In Featured at HBT, music

By Cantor Benjamin Maissner.

Haggadah, literally means telling. This ritual and story-telling of the Exodus from Egyptian slavery is contained in a special book used at the Passover Seder service. We are commanded in the Torah (Ex. 13:8) “V’higadeta l’vanecha”; And thou shall tell your children on this day”.

The Haggadah as we know it today with its varied and colourful literature developed from about c.e. 200 to approximately the sixteenth century. In its development, the Haggadah provided us with a fixed set of instructions about the order of the service as well as with a rich oral tradition. In almost every Jewish home even in the most marginally observant household, the very basic Passover tradition is rendered with songs of this season. Chanting and singing the text of the Haggadah is generally observed in all Jewish communities, each one according to its own peculiar style and tradition.

Traditionally, the Haggadah does not have to be chanted. It is in a different category than all other scriptures which are rendered in chant. Yet the Haggadah text is full of opportunities for solo chant as well as responsorial and community singing. The melodic recitations are very similar to the simpler form of Synagogue chant: The Ashkenazi prayer mode called – Adonai Malach, while oriental Jews employ their T’fila mode. The narrative and didactic sections, if presented with knowledge and skillfulness balances out the more melodious recitation of songs of praise and Psalms, called Halle.

In the Talmud we are told that singing Hallel “cracks the ceiling” from the enthusiasm of the participants. The medieval poetry and songs which make up the conclusion of the Haggadah are sung in variable tunes in different styles. Here each family, each community and household constitutes unexplored treasurers and folklore.

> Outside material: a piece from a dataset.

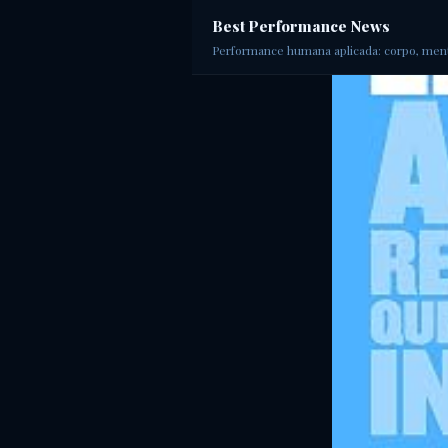
Best Performance News
Performance humana aplicada: corpo, ment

Our CD and booklet “Songs of Haggadah” available through Holy Blossom Temple (416-789-3291, ext. 224) provides a guide to the musical tradition and can be used as tools for preparation of the Seder, as well as during the actual celebration of the Festival. You can also log onto the website of the Atlantic Florida University Musical Archives https://rsa.fau.edu/album/36220  Each song, tenderly arranged, recorded and notated exemplifies a different style, representing the best of our familiar Passover Tradition. Many of the songs follow the traditional chant: Kiddush, Birkat Hamazon. Others follow Hassidic East European sounds and fervor: V’nomar l’fanav, Kol rinah, ‘Ma l’cha hayam, (from Hallel). The Sephardic song is represented in the renditions of: Ha Lachma and Kadesh Urchatz, as well as in the conclusion of the Seder: Chasal Sidur Pesah. The songs reserved for the end of the Seder are the “fun songs”, the songs we wait a full calendar year to intone again: Adir Hu, Echad Mi Yodeah and Chad Gadyah. These texts are sung to metrical melodies in typically folksong style.